Friday, April 20, 2012

“Chimpanzee” directed by Alastair Fothergill and Mark Linfield

Movie Review by Jack Silbert
I dig monkeys. I love monkeys so much that, even though I know I’m really talking about chimpanzees most of the time, I still call them monkeys. So I was pumped to see Chimpanzee, the latest release from Disneynature. Each Earth Day since 2009, this Disney film division has put out a new nature documentary: Earth; Oceans; African Cats; and now Chimpanzee. This was the first of those films I’d seen, and I hadn’t done any advance research on the movie, so I really went into it much like your kids might. Though maybe a little bit taller.

I was immediately struck by the beauty of the movie: through the hanging clouds, into the lush African greenery, down to the jungle floor, where we meet frolicking chimps. These filmmakers clearly know what they’re doing. Next we’re hearing a jaunty Louis Prima/Jungle Book-type number from a Christina Aguilera soundalike (Dutch singer Caro Emerald). And I quickly began to wonder: Is this going to be an actual documentary or goofy entertainment? The answer is: a little bit of both.

I suggest explaining to your kids beforehand that they’ll be watching a true story, because the movie itself doesn’t make it totally clear. The plot seems almost too Hollywood, with the “bad guy” gang of chimps primarily in black (often referred to as a “mob’ or “army”), and led by a chimp named Scar. Then there’s our hero, Oscar, who suffers the saddest Disney mommy disappearance since Bambi. But just when things couldn’t get bleaker, he’s adopted by the unlikeliest dad of all, an alpha-chimp named Freddy. What is this, an Adam Sandler movie?

And yet, it’s apparently true. (Or mostly true. In the credits I saw the names Dave Reynolds and Kirk Wise, who have worked on a variety of Disney animated films.) Definitely stay seated at the end for a mini-segment on the filmmaking crew discussing their experiences. It’s the closest you get here to in-depth nature documentary. We do learn an awful lot throughout: About chimp family structures, how they use tools, hunting, eating, grooming, sleeping, fighting, etc. But the script is so light that kids who are really into science and nature—especially older kids—may come away disappointed. The writers would rather give us a bad joke than a hard fact. It does not help one bit that the narrator is Tim Allen. Granted, he goes a full 40 minutes into the movie until lapsing into his trademark Home Improvement ape noises (during a tool segment, of course).

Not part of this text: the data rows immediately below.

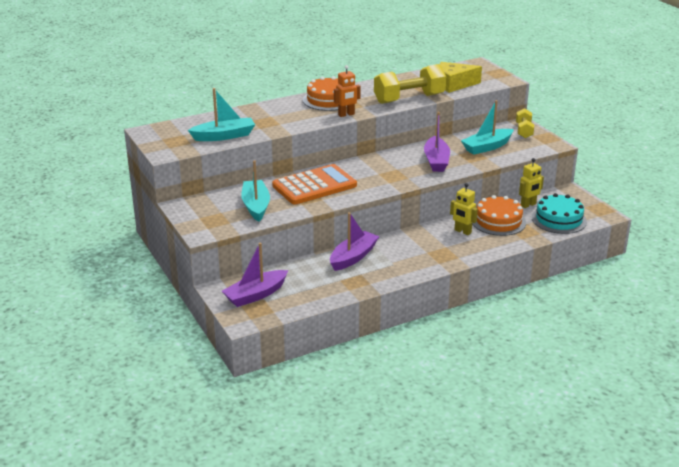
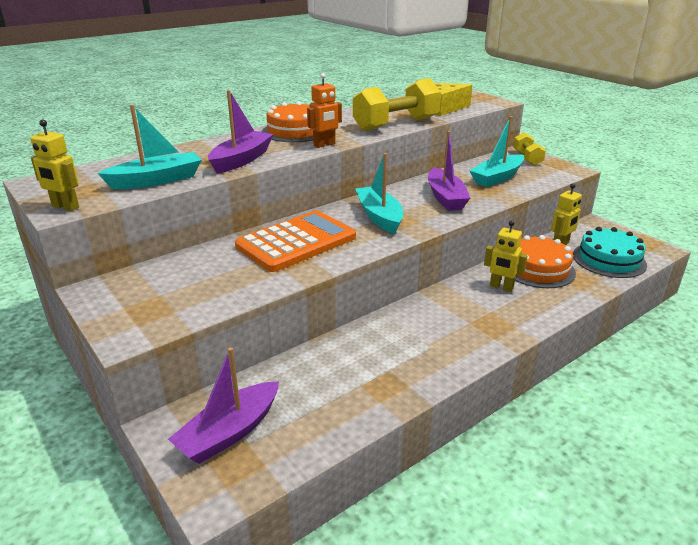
camera: 10 degrees left, 0 degrees up
turquoise boat [241,160,270,222] -> turquoise boat moved to [355,153,403,234]
purple boat [330,212,380,271] -> purple boat moved to [208,90,273,174]
none -> yellow robot [30,119,79,211]

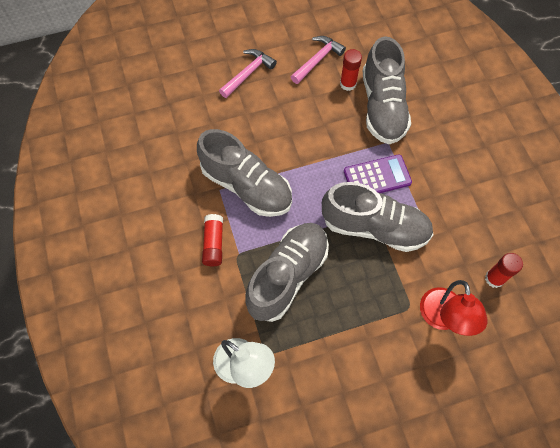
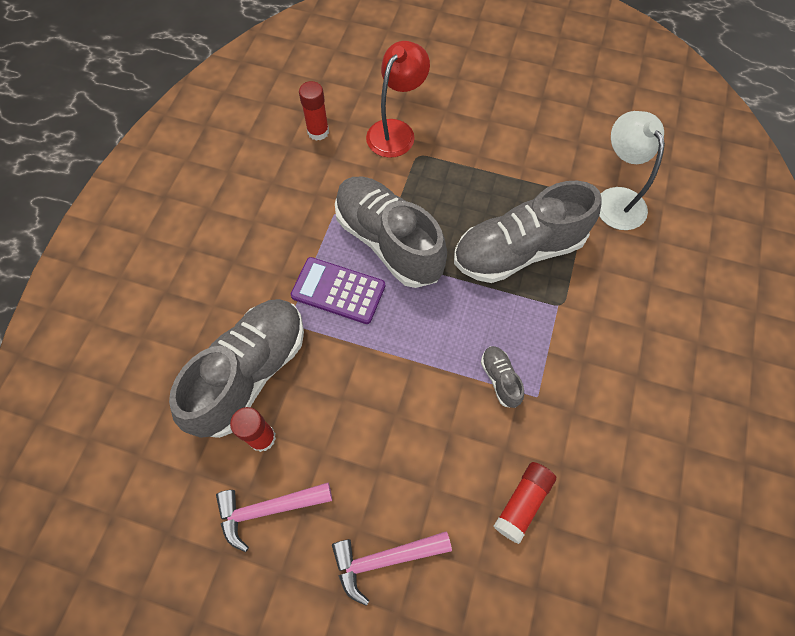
camera: 145 degrees left, 0 degrees up
grey shoe [197,129,292,217] -> grey shoe [481,346,524,408], size x0.42
red glue stick [202,214,223,266] -> red glue stick moved to [493,462,556,544]

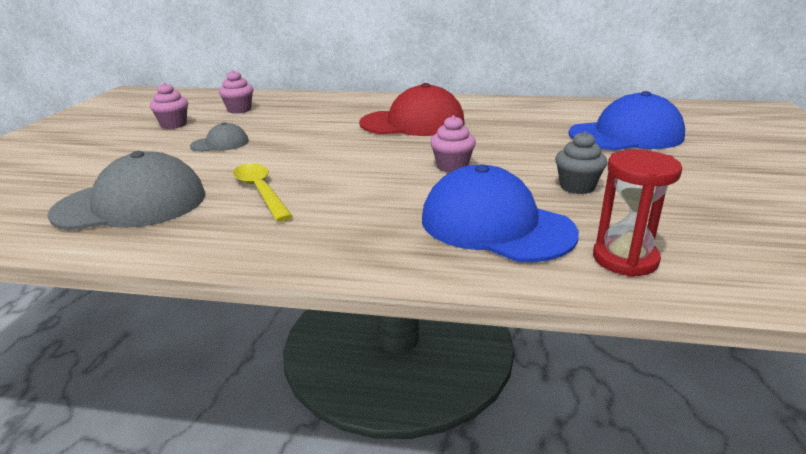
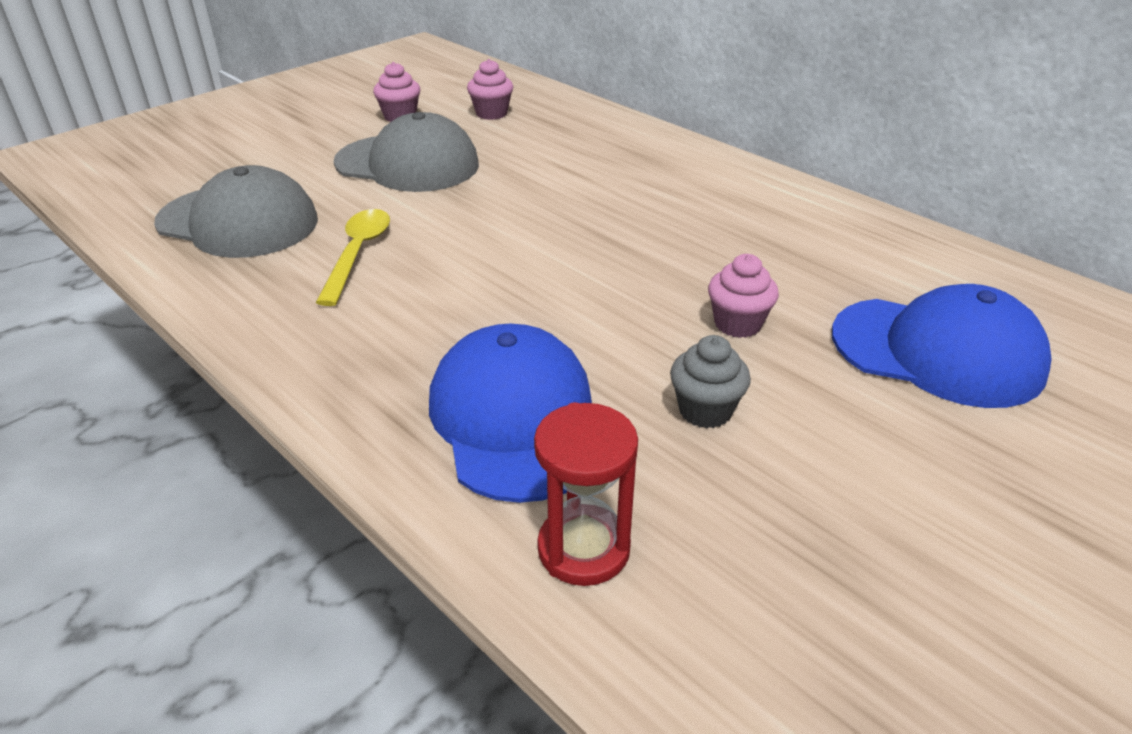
camera: 35 degrees right, 10 degrees up
grey cap [190,122,249,152] -> grey cap [334,112,479,192], size x2.01
red cap [359,83,465,136] -> none
pink cupcake [430,115,476,173] -> pink cupcake moved to [708,254,779,338]

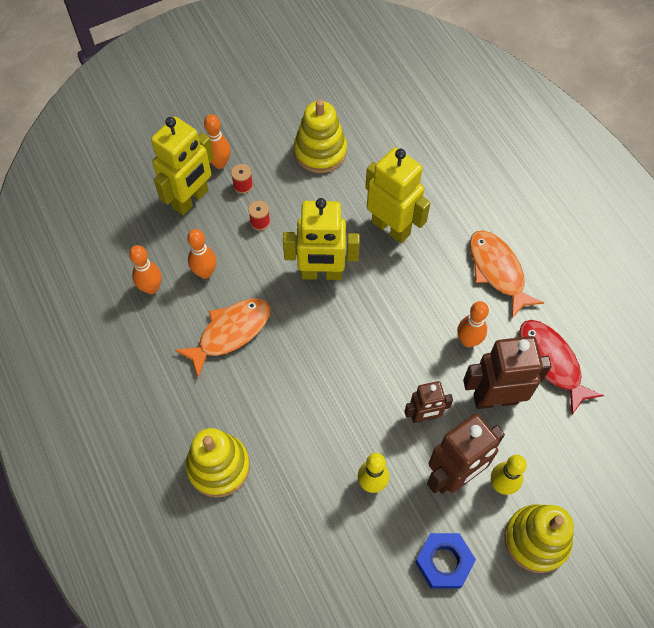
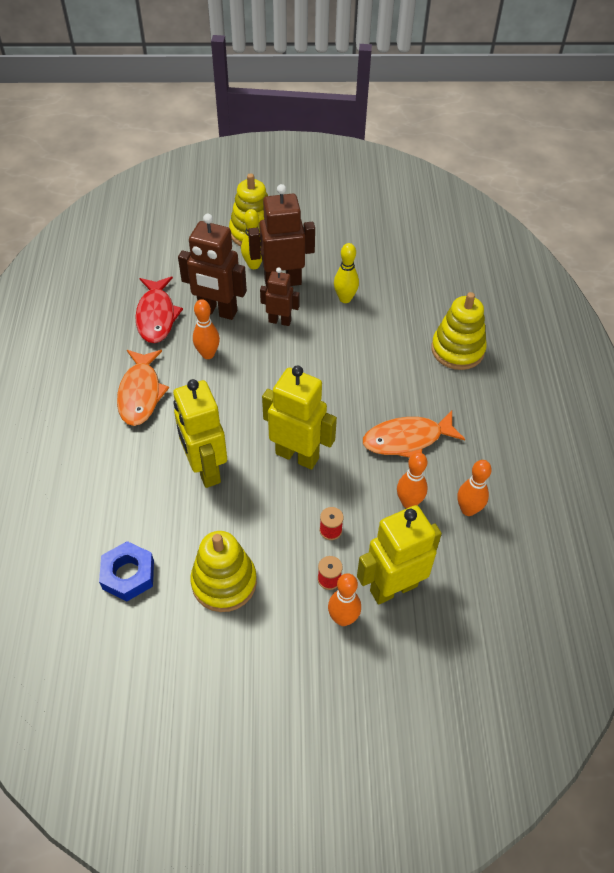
camera: 155 degrees left, 10 degrees down
blue nut [415,533,476,589] -> blue nut moved to [99,541,154,601]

There is much cool stuff to look at, even if it’s not always explained: exploding mushrooms, a spider spinning a web, streams of army ants, strangely glowing plants, a very impressive storm, and more. During the storm, we learn that chimps hate getting wet. Yet, the other band of chimps uses this opportunity to advance on enemy territory. Do they have better umbrellas? Another contradiction: Does grooming establish chain of command or strengthen friendships? I’d guess both, but again, the film doesn’t spell it out. There is at least one sequence that might be a little upsetting for kids, though it is tastefully shot: the hunt, capture, and consumption of an (actual) monkey. Poor fella!

Though I certainly have some gripes, ultimately I do recommend this movie. It’s a rare and fascinating glimpse into the private world of chimpanzees, with stunning cinematography. Your kids will definitely know more about chimps after seeing the movie than before, and that’s a pretty good thing. As a bonus, for everyone who sees the movie in its opening week, Disneynature will make a donation to the Jane Goodall Institute to further their work protecting chimps. Let’s hope they continue to delight us long into the future. Even if some of us insist on calling them monkeys.